● The task
Every line from the one with "Detect all street" through the final line of the entries below should be returned exactly; leave out all other lines.

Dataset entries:
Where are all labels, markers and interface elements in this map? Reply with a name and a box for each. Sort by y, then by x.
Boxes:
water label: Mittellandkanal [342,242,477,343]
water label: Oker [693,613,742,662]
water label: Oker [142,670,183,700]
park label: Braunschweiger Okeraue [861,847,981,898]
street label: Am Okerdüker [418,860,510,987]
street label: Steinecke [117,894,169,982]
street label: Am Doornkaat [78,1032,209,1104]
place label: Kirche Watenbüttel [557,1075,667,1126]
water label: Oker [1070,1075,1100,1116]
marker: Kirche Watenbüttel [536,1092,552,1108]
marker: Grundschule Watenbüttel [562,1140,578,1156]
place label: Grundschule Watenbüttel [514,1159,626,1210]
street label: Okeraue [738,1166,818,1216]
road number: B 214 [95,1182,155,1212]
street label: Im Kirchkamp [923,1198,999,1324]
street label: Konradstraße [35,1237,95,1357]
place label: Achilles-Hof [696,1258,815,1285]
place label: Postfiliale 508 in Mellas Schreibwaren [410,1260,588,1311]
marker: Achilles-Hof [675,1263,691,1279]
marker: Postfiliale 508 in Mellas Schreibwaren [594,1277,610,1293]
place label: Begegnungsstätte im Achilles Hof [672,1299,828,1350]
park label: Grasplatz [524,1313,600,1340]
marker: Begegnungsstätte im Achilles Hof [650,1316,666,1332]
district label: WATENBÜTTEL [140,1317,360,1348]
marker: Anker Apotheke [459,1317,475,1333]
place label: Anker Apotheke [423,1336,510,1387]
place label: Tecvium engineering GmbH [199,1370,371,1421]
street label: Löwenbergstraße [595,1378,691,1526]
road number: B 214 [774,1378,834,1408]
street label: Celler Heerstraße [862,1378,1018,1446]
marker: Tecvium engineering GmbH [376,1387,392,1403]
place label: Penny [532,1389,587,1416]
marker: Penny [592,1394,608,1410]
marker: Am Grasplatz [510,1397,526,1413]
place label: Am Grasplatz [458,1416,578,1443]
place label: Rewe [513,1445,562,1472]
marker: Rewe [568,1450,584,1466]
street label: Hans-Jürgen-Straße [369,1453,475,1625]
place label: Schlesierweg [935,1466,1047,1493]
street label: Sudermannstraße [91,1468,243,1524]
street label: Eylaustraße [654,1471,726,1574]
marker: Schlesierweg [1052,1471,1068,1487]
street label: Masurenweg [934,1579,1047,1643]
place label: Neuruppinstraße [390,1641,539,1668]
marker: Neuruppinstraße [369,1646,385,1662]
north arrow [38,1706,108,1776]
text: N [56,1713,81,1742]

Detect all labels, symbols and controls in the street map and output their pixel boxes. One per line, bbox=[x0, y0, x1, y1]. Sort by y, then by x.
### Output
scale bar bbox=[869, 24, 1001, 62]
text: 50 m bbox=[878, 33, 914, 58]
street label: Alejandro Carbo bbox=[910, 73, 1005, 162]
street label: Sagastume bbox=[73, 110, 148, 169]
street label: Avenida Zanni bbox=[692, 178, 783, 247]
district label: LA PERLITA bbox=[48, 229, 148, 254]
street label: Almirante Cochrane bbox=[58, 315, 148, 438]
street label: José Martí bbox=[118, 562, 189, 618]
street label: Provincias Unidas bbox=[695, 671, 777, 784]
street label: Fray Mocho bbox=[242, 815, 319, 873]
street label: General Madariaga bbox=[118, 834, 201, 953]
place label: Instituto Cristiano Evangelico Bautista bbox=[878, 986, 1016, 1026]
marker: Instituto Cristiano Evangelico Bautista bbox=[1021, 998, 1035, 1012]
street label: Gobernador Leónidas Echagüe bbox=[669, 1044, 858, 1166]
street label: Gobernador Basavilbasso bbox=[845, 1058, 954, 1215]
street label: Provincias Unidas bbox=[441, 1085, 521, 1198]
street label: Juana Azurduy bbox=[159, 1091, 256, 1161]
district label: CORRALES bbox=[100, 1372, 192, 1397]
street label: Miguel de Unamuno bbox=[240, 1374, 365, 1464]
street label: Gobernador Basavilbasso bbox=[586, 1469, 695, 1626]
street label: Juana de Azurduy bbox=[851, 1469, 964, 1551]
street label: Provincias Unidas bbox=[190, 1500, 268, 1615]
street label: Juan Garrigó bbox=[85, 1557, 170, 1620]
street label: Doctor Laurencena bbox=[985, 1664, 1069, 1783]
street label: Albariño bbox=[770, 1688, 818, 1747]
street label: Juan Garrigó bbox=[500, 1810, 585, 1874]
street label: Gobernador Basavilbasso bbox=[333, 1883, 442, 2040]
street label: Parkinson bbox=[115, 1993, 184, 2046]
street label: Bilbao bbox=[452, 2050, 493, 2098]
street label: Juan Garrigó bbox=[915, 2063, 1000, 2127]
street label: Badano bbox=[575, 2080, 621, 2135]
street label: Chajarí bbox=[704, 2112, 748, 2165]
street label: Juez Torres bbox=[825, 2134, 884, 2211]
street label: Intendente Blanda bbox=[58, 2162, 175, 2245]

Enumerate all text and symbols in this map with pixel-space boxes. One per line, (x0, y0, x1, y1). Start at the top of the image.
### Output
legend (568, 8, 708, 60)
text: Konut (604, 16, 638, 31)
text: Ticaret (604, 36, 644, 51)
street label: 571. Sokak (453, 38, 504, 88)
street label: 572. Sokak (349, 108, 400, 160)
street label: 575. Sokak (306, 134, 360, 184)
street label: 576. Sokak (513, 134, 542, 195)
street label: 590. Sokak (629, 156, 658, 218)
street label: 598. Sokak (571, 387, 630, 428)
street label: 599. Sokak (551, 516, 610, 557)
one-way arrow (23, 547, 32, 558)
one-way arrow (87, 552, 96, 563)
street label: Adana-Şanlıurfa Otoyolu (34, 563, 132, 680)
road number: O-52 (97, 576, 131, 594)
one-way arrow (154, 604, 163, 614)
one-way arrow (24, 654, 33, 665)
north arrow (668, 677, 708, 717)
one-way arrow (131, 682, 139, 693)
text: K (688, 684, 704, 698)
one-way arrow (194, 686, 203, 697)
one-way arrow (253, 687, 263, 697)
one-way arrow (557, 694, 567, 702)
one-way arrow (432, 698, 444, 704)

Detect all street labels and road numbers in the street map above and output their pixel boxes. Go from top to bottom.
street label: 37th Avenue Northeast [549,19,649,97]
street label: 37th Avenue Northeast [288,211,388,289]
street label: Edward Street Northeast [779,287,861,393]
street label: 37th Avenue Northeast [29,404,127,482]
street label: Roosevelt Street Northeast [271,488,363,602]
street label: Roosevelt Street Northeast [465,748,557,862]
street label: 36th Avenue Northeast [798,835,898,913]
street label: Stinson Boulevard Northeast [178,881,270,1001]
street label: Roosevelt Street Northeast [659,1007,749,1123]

● Finished task
Detect all street labels and road numbers in the street map above and output their pixel boxes. Go from top to bottom.
street label: 37th Avenue Northeast [549,19,649,97]
street label: 37th Avenue Northeast [288,211,388,289]
street label: Edward Street Northeast [779,287,861,393]
street label: 37th Avenue Northeast [29,404,127,482]
street label: Roosevelt Street Northeast [271,488,363,602]
street label: Roosevelt Street Northeast [465,748,557,862]
street label: 36th Avenue Northeast [798,835,898,913]
street label: Stinson Boulevard Northeast [178,881,270,1001]
street label: Roosevelt Street Northeast [659,1007,749,1123]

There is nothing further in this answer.